While Joy shows a common struggle that has not received its dramatic due, it also has as its subtext another struggle: that of female scientists to gain recognition. The best-selling novel (and Apple TV+ series) Lessons in Chemistry recently dramatized the often virulent misogyny that existed in scientific settings; Joy looks at a subtler dynamic, where women’s roles in scientific discovery were downplayed. “It highlights Jean Purdy’s contribution,” says Nighy, “which, in the regrettable and time-honored tradition of those times, had been airbrushed or simply dismissed because she was a woman.”

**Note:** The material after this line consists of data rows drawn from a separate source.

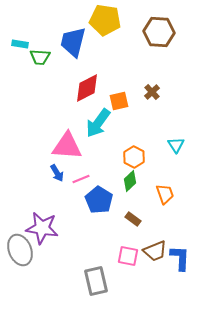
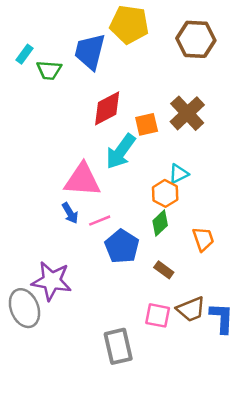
cyan rectangle: (20, 44) -> (24, 54), turned -63
brown cross: (152, 92) -> (187, 113), size x1.8
cyan triangle: (176, 145) -> (179, 174), moved, turned 36

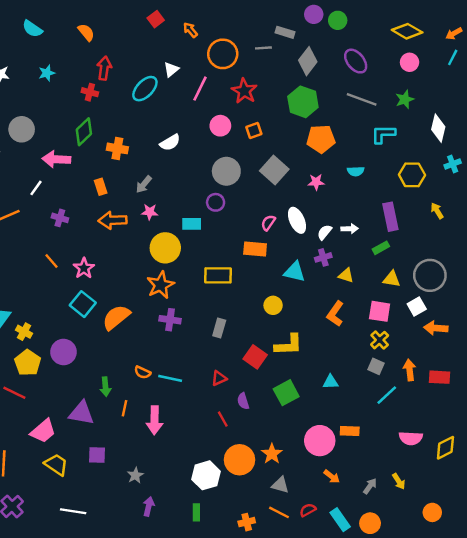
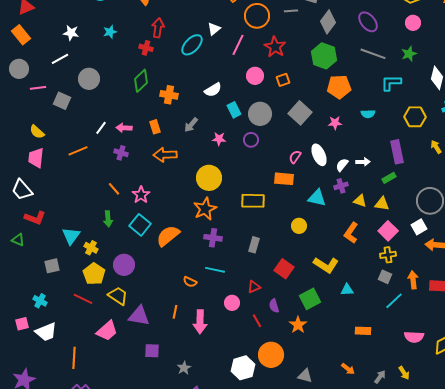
pink arrow: (56, 159) -> (124, 128), moved, size x0.7
pink star: (150, 212) -> (219, 139), moved
cyan rectangle: (192, 224) -> (234, 110), moved, turned 63
yellow triangle: (392, 279) -> (382, 204), moved
pink square: (380, 311) -> (388, 231), turned 36
yellow cross: (380, 340) -> (388, 255), turned 35
yellow L-shape: (289, 345) -> (326, 265), moved, turned 35
cyan line: (170, 378) -> (215, 270), moved
green arrow: (105, 387) -> (108, 219), moved
pink circle: (320, 441) -> (232, 303), moved, size x0.6
orange star: (272, 454) -> (298, 325), moved
yellow trapezoid: (56, 465) -> (118, 296), moved

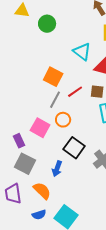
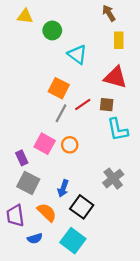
cyan triangle: (82, 52) -> (77, 54), moved
orange circle: (63, 120) -> (70, 145), moved
black square: (74, 148) -> (82, 207), moved
blue semicircle: (39, 215) -> (35, 238), moved

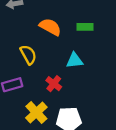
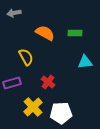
cyan triangle: (75, 60) -> (85, 62), moved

When a plaque was positioned at the hospital where the first successful IVF treatment occurred, it bore the names of Robert Edwards and Patrick Steptoe but not Jean Purdy. The real Edwards voiced his strong objection, writing: “I feel strongly about the inclusion of the names of the people who helped with the conception of Louise Brown. I feel this especially about Jean Purdy.” And this appreciation is reflected in the film as well. In one of the final scenes, we see Norton usher McKenzie into the frame as a photographer takes pictures to commemorate the successful birth of the first IVF baby. That moment, brought alive to a new audience, should shine additional light on the extraordinary individuals behind this remarkable discovery.
Joy is available on Netflix on November 22.